6. Get educated – Educate yourself on how to prevent these types of attacks. A little research on the Internet may save you a great deal of pain if you are ever the victim of identity theft. You can report any suspicious activity to the FTC (in the U.S.). You can also file a phishing complaint at www.ftc.gov. Another great resource is the FTC’s identity theft page to learn how to minimize your risk of damage from ID theft. Visit the FTC’s spam page to learn other ways to avoid e-mail scams and deal with deceptive spam.
7. Keep your system and applications up-to-date –By keeping your computer updated, you will protect your system and applications against known exploits that can be used in phishing attacks.
8. Use a desktop (software) and network (hardware) firewall – The incorporation of a firewall can prevent malicious code from entering your computer and hijacking your browser.
9. Keep a backup copy or image of your computer in case of foul play – You can then revert back to a pure system state if you suspect that a phishing attack, spyware, or malware has compromised the system.
10. Don’t enter sensitive or financial information into pop-up windows – A common phishing technique is to launch a bogus pop-up window when someone clicks on a link in a phishing e-mail message. This window may even be positioned directly over a window you trust.
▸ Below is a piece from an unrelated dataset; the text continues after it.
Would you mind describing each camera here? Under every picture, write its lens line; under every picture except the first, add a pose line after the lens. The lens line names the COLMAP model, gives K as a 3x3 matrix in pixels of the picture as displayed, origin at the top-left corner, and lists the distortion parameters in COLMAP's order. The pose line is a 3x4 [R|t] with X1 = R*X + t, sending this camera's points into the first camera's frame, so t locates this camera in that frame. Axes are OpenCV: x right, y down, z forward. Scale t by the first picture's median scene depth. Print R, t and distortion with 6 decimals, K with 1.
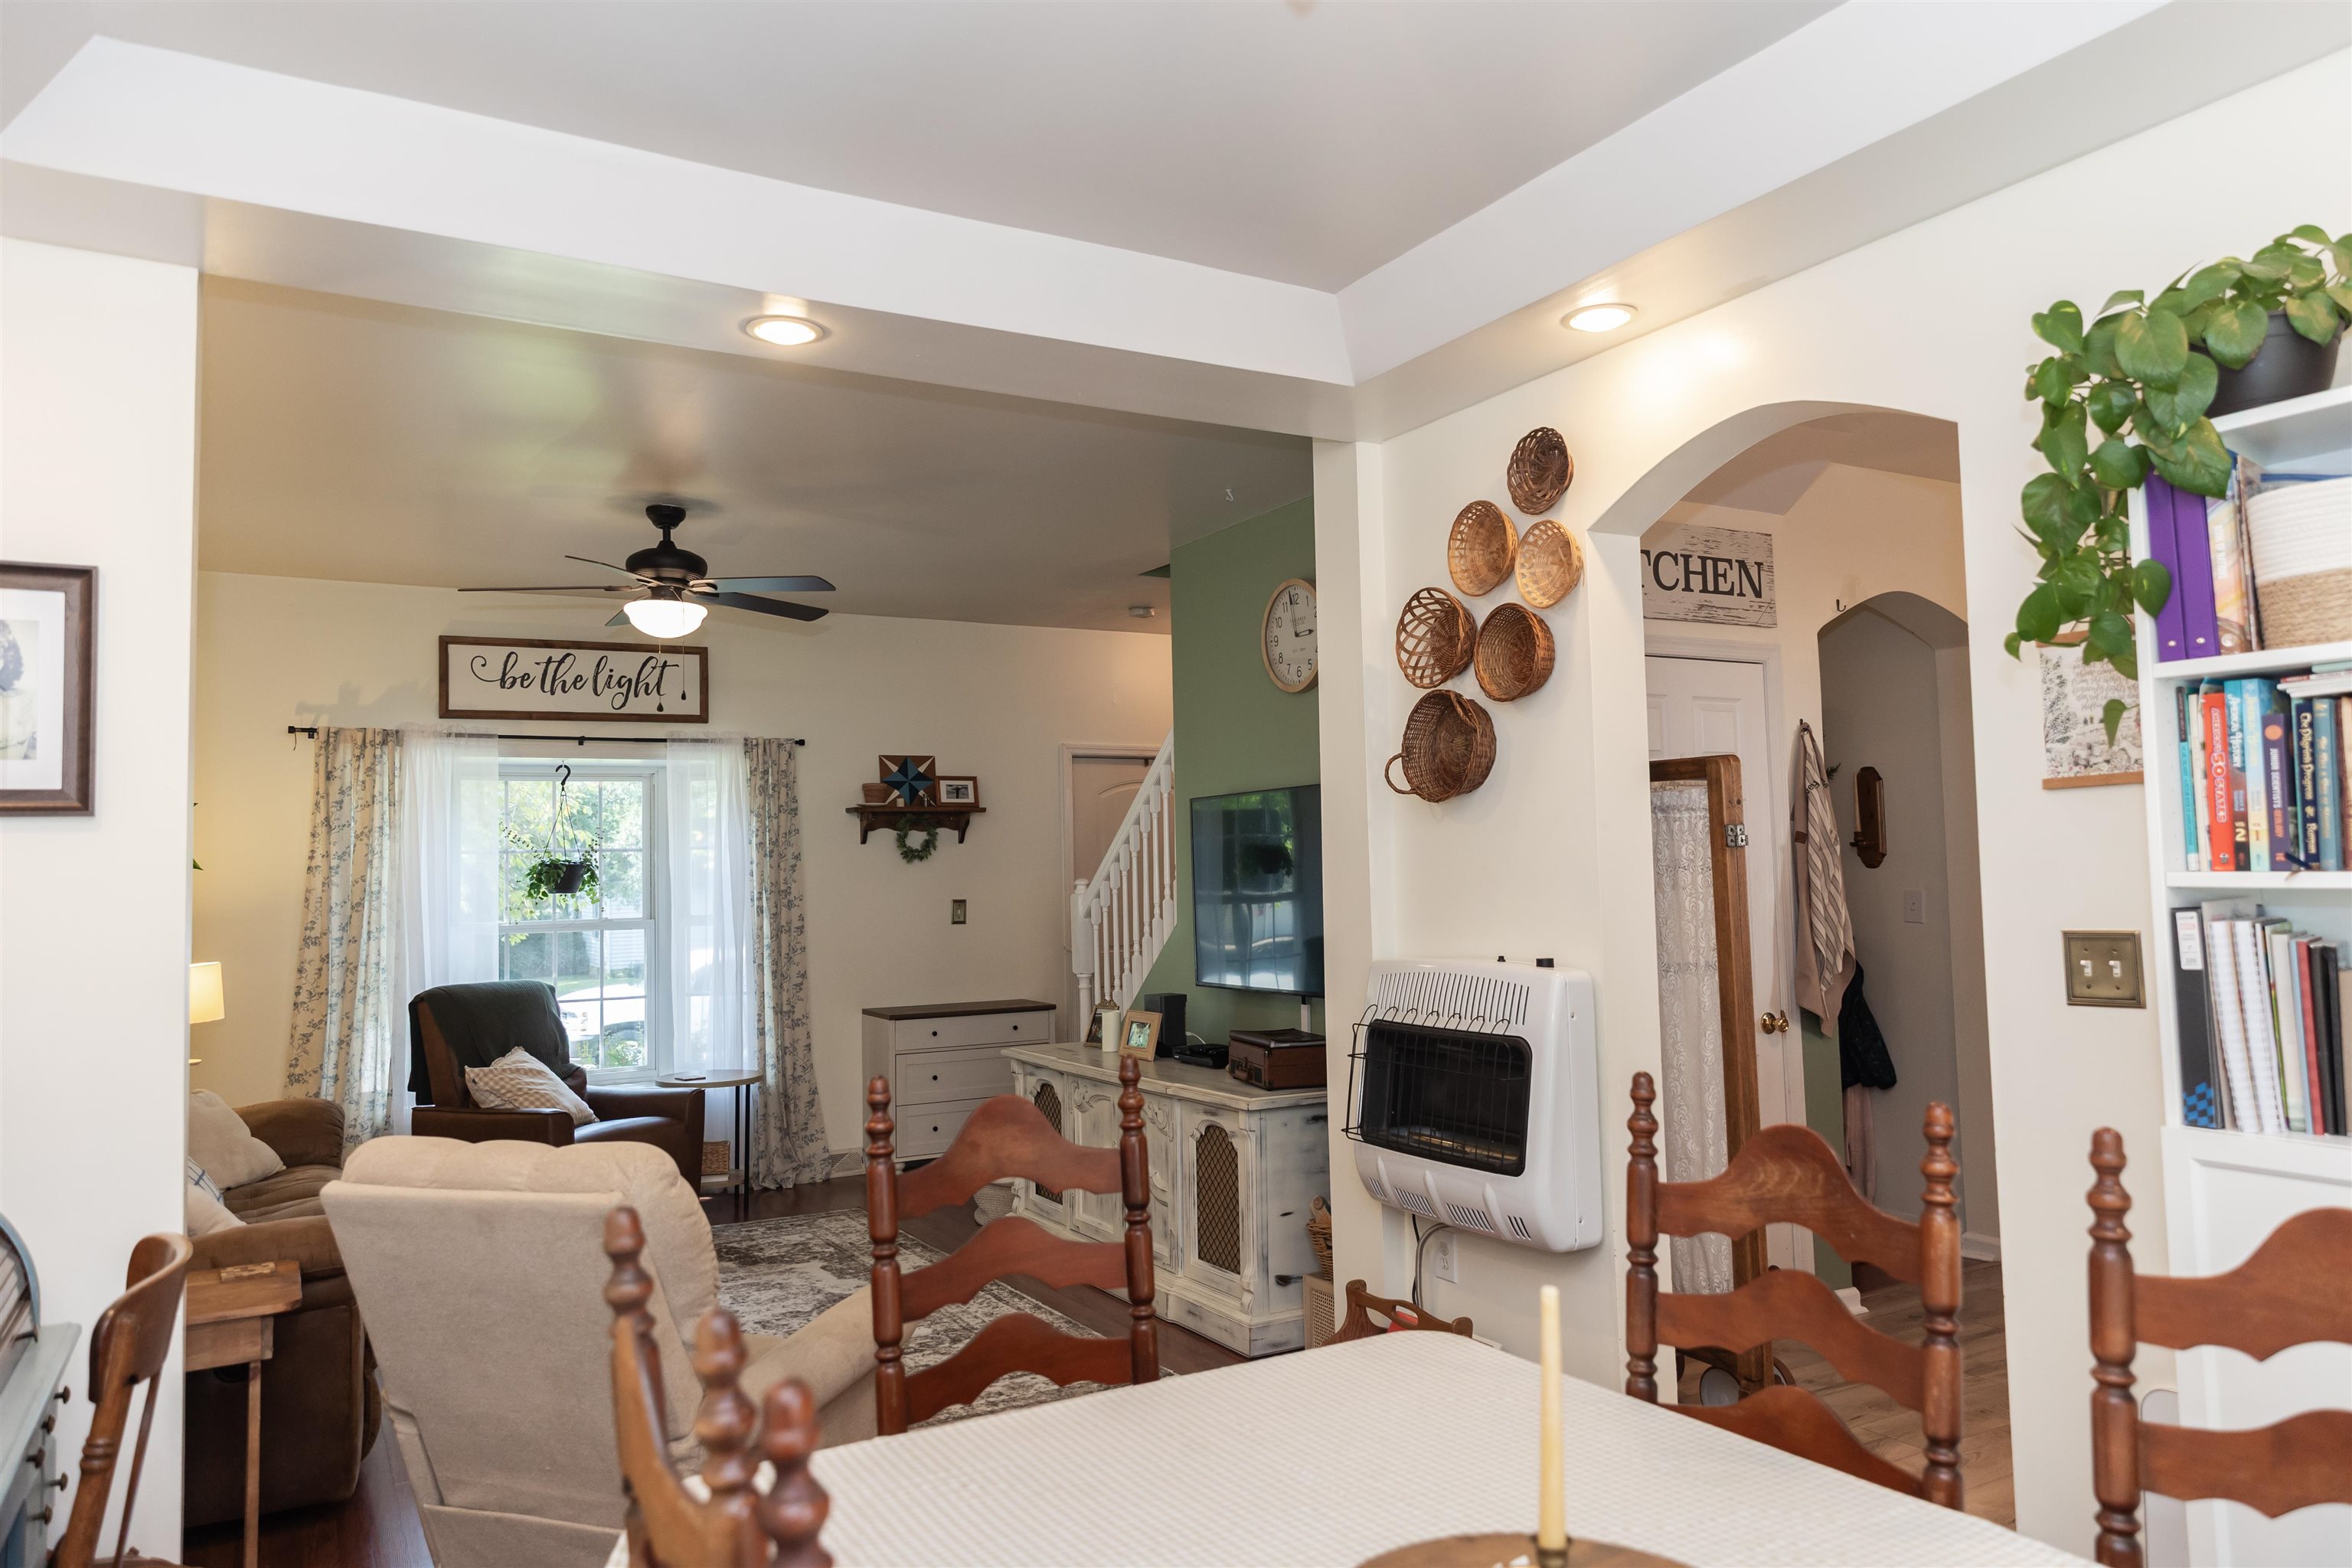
lens RADIAL K [[1558.8, 0, 1185.6], [0, 1558.8, 770.7], [0, 0, 1]] dist [0.006067, -0.002550]
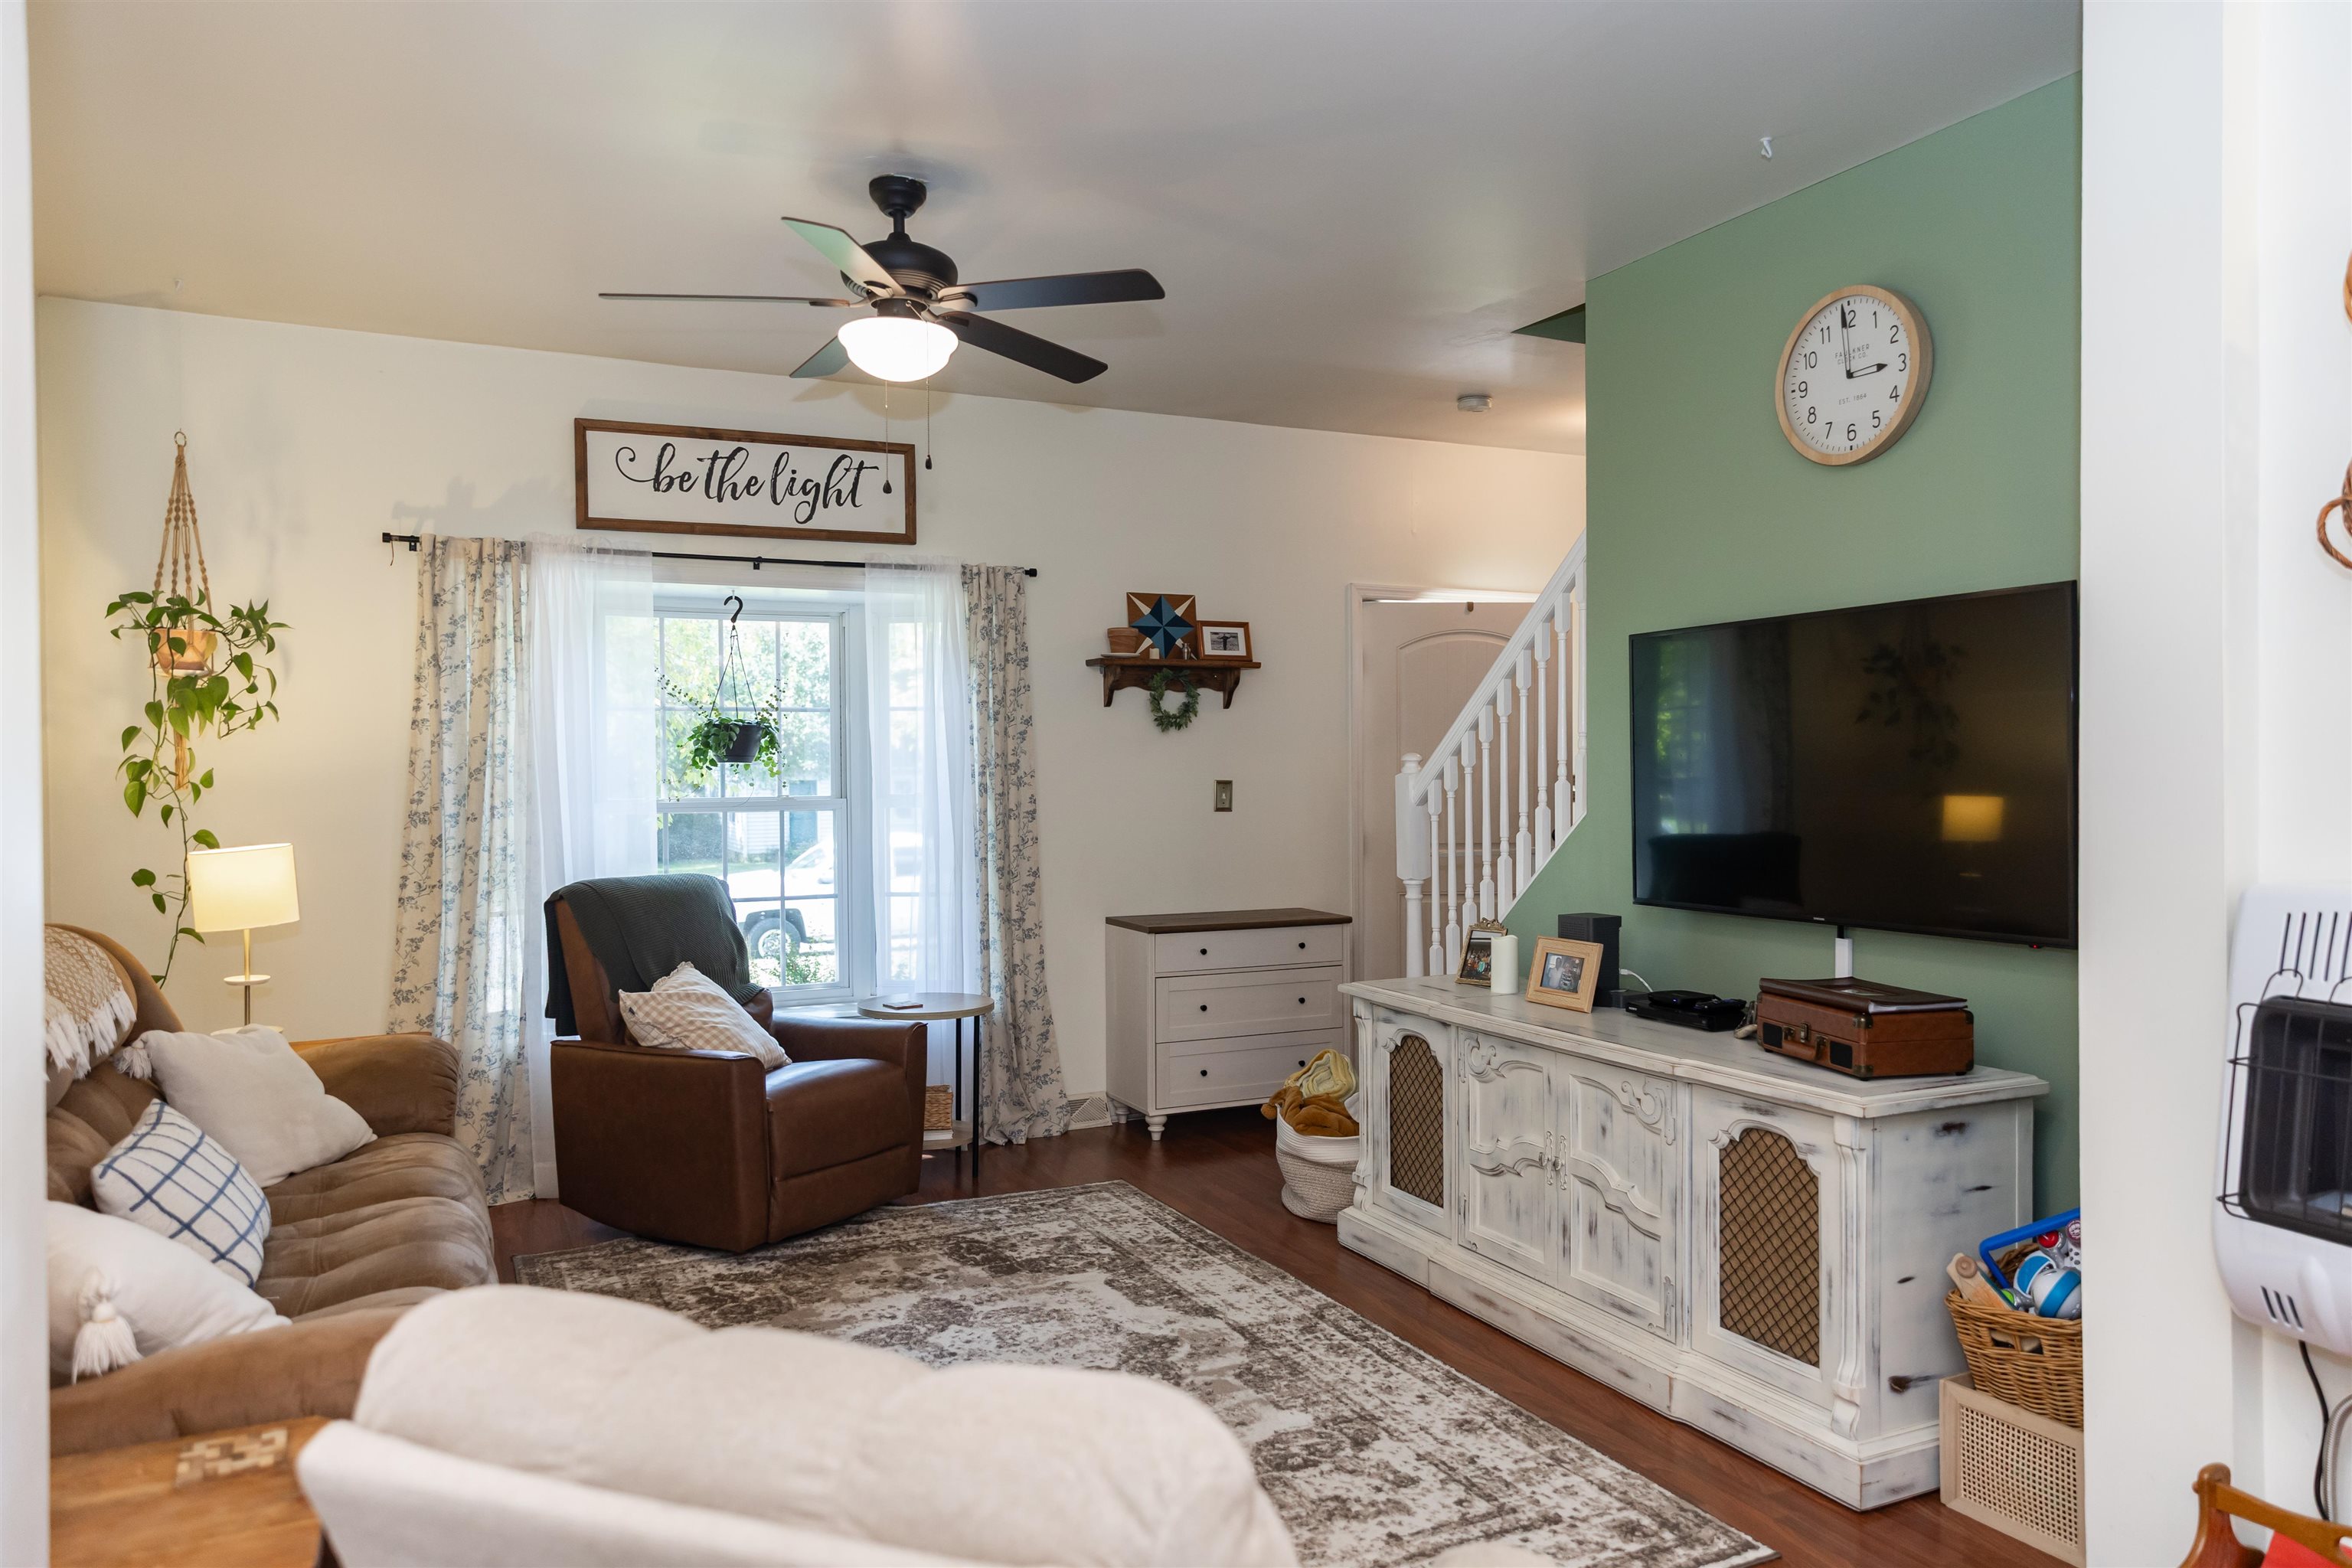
lens RADIAL K [[1558.8, 0, 1185.6], [0, 1558.8, 770.7], [0, 0, 1]] dist [0.006067, -0.002550]
pose [[0.997136, 0.014918, -0.074147, -0.129382], [-0.009848, 0.997617, 0.068284, 0.030072], [0.074989, -0.067358, 0.994907, 0.268613]]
Even if the pop-up window looks official or claims to be secure, you should avoid entering sensitive information because there is no way to check the security certificate. Close the pop-up windows by clicking on the X in the top-right corner. Clicking cancel may send you to another link or download malicious code.
11. Secure the hosts file – A hacker can compromise the hosts file on a desktop system and send a user to a fraudulent site. Configuring the host file to read-only may alleviate the problem, but complete protection will depend on having a good desktop protection software that protect against tampering by outside attackers and keep browsing safe.
12. Protect against DNS pharming attacks – This is a phishing attack that doesn’t spam you with e-mails but poisons your local DNS server to redirect your Web requests to a different Web site that looks similar to a company Web site. For example, the user types in eBay’s Web address but the poisoned DNS server redirects the user to a fraudulent site. This needs to be handled by an administrator who can use modern security techniques to lock down the company’s DNS servers.